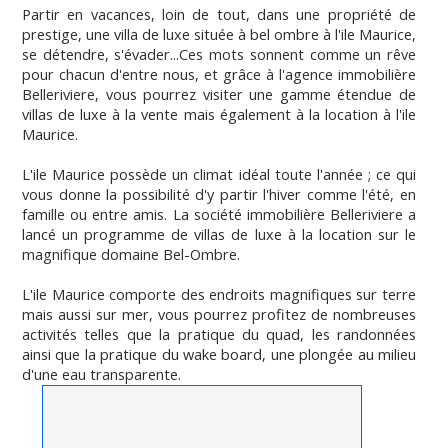
Partir en vacances, loin de tout, dans une propriété de
prestige, une villa de luxe située à bel ombre à l'ile Maurice,
se détendre, s'évader...Ces mots sonnent comme un rêve
pour chacun d'entre nous, et grâce à l'agence immobilière
Belleriviere, vous pourrez visiter une gamme étendue de
villas de luxe à la vente mais également à la location à l'ile
Maurice.
L'ile Maurice possède un climat idéal toute l'année ; ce qui
vous donne la possibilité d'y partir l'hiver comme l'été, en
famille ou entre amis. La société immobilière Belleriviere a
lancé un programme de villas de luxe à la location sur le
magnifique domaine Bel-Ombre.
L'ile Maurice comporte des endroits magnifiques sur terre
mais aussi sur mer, vous pourrez profitez de nombreuses
activités telles que la pratique du quad, les randonnées
ainsi que la pratique du wake board, une plongée au milieu
d'une eau transparente.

──────────

Copy the French text of the listing word for word, leaving out the picture marker.

__Response area__
Partir en vacances, loin de tout, dans une propriété de
prestige, une villa de luxe située à bel ombre à l'ile Maurice,
se détendre, s'évader...Ces mots sonnent comme un rêve
pour chacun d'entre nous, et grâce à l'agence immobilière
Belleriviere, vous pourrez visiter une gamme étendue de
villas de luxe à la vente mais également à la location à l'ile
Maurice.
L'ile Maurice possède un climat idéal toute l'année ; ce qui
vous donne la possibilité d'y partir l'hiver comme l'été, en
famille ou entre amis. La société immobilière Belleriviere a
lancé un programme de villas de luxe à la location sur le
magnifique domaine Bel-Ombre.
L'ile Maurice comporte des endroits magnifiques sur terre
mais aussi sur mer, vous pourrez profitez de nombreuses
activités telles que la pratique du quad, les randonnées
ainsi que la pratique du wake board, une plongée au milieu
d'une eau transparente.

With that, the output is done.